Medicare, Capitalism, and the Future of American Healthcare
Healthcare can be seen as an expression of a particular country’s cultural biases. For Americans, capitalism is the bedrock bias supporting much of what we do at work, at play, at home. As such, its ethos is infused into the care provided in this country. However, the capitalistic approach oftentimes does not provide the most cost-effective solution for the citizenry.
My expectation is that we will continue to build a two-tiered system—one where those above a certain income level pay with money and those below it pay with increased time spent accessing care. Many Americans will object to differential care, but this is already happening today. Although admittedly bloated and imperfect, the Medicare / Medicaid legislation in 1965, and to some degree it’s extension in the Affordable Care Act, is an effort to provide care in the context of a capitalistic society.

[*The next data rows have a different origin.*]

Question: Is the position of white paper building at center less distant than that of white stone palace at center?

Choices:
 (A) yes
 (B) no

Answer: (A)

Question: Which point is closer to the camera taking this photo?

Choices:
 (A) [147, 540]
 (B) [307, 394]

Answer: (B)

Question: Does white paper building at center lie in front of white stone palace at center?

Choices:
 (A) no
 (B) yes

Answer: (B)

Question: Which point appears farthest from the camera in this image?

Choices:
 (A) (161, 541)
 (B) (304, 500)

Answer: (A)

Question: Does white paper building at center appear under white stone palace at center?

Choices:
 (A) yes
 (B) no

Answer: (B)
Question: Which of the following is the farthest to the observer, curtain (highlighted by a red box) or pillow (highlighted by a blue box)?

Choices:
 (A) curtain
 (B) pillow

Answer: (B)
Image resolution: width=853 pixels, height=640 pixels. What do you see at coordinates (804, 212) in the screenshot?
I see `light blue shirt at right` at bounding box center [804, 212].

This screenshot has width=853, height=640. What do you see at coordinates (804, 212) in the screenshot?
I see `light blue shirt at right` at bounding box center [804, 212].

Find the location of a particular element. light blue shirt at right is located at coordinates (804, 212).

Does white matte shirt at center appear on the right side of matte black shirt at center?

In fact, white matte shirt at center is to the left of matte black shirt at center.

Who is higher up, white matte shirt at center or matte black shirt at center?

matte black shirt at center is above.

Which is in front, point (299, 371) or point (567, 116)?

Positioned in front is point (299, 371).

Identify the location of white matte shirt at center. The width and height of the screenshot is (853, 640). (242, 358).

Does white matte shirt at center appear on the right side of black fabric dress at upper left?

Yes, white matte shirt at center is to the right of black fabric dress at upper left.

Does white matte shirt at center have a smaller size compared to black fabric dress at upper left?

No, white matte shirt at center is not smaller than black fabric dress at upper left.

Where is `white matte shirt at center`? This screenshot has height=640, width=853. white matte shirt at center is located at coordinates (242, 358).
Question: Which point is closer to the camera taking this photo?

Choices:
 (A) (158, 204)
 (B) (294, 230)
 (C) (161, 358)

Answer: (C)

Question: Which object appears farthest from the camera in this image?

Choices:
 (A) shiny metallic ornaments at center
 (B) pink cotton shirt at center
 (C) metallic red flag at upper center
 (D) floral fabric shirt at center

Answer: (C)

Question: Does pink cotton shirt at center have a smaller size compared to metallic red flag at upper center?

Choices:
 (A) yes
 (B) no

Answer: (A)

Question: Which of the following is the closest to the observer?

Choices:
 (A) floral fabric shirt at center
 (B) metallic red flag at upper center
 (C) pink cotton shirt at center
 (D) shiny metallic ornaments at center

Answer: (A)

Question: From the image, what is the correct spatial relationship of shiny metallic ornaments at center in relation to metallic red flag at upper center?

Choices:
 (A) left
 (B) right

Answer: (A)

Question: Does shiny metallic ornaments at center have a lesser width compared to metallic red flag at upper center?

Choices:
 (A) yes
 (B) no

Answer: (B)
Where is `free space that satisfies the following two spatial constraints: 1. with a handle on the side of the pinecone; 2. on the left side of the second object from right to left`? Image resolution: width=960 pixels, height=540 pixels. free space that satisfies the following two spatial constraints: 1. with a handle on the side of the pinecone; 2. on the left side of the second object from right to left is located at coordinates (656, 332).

I often have lunch with other physicians. With the ever increasing bureaucracy and lost of independence, complaints about medicine are common. But when asked for alternatives, “not government” is not an answer. Things are not black-and-white. Personal responsibility should factor into healthcare. At the same time, the greatest nation on earth should provide some level of a safety net. So I ask you, where do you sit on this issue? Do you support government providing care for the underserved? If not, what other solutions can you suggest?